The Scapegoat

screen-shot-2014-10-14-at-8-04-13-am

Sometimes a line leaps from the page to arrest me.

“Living among us, Jesus loved us. He broke bread with outcasts and sinners, healed the sick, and proclaimed good news to the poor.”

Sitting in the pew the week following the horrors of Charlottesville, this line from the Great Prayer of Thanksgiving of the sacrament of holy communion begged for deeper reflection.

Who were the outcasts, sinners, and sick people on the streets of Charlottesville? Who were the outcasts, sinners, and sick watching the news, tweeting, texting, yelling, screaming, retreating, turning off, tuning out? Who were the poor waiting good news?

Surely, I’m not poor. Am I? I love the outcasts, the sinners, the sick, don’t I, Jesus? I am among the counter-demonstrators, the despisers of white supremacy, the champions of racial equality, the scorners of the KKK and their white supremacist and white nationalist cousins.
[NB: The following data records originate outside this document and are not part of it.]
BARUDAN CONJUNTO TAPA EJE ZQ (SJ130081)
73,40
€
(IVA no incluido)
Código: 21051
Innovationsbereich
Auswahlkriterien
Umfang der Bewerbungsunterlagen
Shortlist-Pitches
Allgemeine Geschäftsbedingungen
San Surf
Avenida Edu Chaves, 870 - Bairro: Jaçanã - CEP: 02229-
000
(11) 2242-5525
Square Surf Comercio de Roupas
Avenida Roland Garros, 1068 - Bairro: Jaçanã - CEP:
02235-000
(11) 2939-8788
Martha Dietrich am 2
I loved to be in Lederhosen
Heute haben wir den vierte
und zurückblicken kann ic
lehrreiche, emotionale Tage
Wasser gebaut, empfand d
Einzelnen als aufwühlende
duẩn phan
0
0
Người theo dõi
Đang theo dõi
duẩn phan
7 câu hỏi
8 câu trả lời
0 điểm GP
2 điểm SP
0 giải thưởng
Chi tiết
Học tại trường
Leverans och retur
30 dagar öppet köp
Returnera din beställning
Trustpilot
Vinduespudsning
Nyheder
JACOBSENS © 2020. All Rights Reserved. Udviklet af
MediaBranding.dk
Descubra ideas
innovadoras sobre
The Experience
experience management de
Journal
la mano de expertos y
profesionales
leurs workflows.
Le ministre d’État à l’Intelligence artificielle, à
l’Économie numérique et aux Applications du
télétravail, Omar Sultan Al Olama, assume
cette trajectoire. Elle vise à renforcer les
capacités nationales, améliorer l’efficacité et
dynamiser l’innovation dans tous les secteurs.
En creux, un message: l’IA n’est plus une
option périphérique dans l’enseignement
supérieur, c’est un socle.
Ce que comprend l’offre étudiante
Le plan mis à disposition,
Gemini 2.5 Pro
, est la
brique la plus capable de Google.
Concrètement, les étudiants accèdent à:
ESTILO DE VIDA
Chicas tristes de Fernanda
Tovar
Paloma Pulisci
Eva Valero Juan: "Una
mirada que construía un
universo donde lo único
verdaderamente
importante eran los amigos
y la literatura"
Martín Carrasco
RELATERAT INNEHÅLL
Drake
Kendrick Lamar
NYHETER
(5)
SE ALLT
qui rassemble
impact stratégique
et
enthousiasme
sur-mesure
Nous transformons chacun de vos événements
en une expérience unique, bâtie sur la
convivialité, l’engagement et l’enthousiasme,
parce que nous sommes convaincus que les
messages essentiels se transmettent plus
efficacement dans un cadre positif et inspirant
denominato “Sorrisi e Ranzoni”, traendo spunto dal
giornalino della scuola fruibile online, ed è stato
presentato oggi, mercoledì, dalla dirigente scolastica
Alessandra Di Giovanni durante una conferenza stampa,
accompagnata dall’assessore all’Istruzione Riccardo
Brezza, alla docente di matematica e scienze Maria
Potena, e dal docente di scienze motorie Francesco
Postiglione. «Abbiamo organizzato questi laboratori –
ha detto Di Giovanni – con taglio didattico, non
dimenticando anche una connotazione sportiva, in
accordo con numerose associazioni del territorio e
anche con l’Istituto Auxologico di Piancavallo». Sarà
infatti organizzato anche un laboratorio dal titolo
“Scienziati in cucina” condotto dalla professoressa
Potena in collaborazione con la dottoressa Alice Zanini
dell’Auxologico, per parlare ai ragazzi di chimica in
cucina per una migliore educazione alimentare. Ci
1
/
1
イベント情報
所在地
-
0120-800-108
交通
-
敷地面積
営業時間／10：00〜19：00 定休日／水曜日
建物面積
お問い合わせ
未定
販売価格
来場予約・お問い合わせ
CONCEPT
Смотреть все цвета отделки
My anger boils over watching these sick people turning back the clock.

Preparing for the bread and cup, I am aware of my poverty, my thirst for good news. Failing, or refusing, to see the faces and listen more carefully to the shouting of the white supremacists in Charlottesville, I have cast them out as hopeless sinners: the outrageously sick representatives of white supremacy, America’s original sin.

christ-of-saint-john-of-the-cross

“Christ of St. John of the Cross” – 1951, Salvador Dali 

I consider not receiving communion today.

Then I recall René Girard‘s work on the crucified Jesus as the scapegoat whose life, death, and resurrection dismantles the scapegoat mechanism of religion and society.

“Everywhere and always, when human beings either cannot or dare not take their anger out on the thing that has caused it, they unconsciously search for substitutes, and more often than not they find them.”
René Girard, The One by Whom Scandal Comes

I ponder the ways capitalism turns us against each other: privileged and poor, insiders and outcasts, scapegoaters and scapegoats, sheep and goats — the company of sinners in need of the better news that there is, in reality, no division among us.

I remember Salvador Dali’s painting of the cosmic Christ and read again the lines of the Great Prayer of Thanksgiving:

“Living among us, Jesus loved us. He broke bread with outcasts and sinners, healed the sick, and proclaimed good news to the poor.

“He [the Scapegoat] yearned to draw all the world to himself, yet were heedless  of his call to walk in love.”

  • Gordon C. Stewart, Chaska, MN, August 23, 2017

8 thoughts on “The Scapegoat

  1. This is very involved, it seems to me. The Nazis, white supremacists, etc. are scapegoating many, including POC, the educated, the lying media, Democrats, liberals, you name it. I start by blaming them directly — it’s all their fault! Then I think again. What group may well have thought, “How can we keep people credulous enough to believe we are helping them when all we want is tax breaks for ourselves?” A single answer to both: cut back education dollars to give more tax breaks to the extremely wealthy. Neat, isn’t it? Now, am I scapegoating again? I really don’t know. I *do* know that alternative facts are the devil’s work, though see below on my difference between truth and fact. If we could get really good public schools, or even just decent public schools back that might help. We also need to recognize and teach a truth I more or less discovered for myself, though I’m sure far better minds than mine discovered it long ago. There can be a difference between truth (some would say belief) and facts. The best example I know is the story of creation/evolution. (Here I digress: Go back all the way to the ball variously described as the size of an orange, a grapefruit, and a soccer ball, and probably other sizes that contained all the energy/matter in the universe as we understand it, and exploded in the “Big Bang”. I ask where did that ball come from? The only answer I have heard is “That is unknowable.” “Very well,” I answer, “then among other vague possibilities it is possible that a creative force I call God set it there”. End of digression, I hope.) So the creation story in Genesis may not be factual, but for me it states a clear truth: God created. If we could return to anything like a people that can both listen/hear, and say what they think/want/need…… so little hope for this. I am more and more afraid that we are headed for anarchy.
    Cheerful, aren’t I?

    Liked by 1 person

    • It is, isn’t it, Carolyn. Very complex. Confounding. The Jesus story combines prophetic engagement with the powers of government and religion that combined to get rid of him, on the one hand, and the magnanimous outreach to those his society rightly viewed as the “despicables” (think Zacchaeus). Tyrants are well-schooled in use of the scapegoat mechanism. They use it to herd us into the collective, the mass of us against the “them”. But the same scapegoating happens among the best of us, the dismissal and objectivication of “the other” however we define it.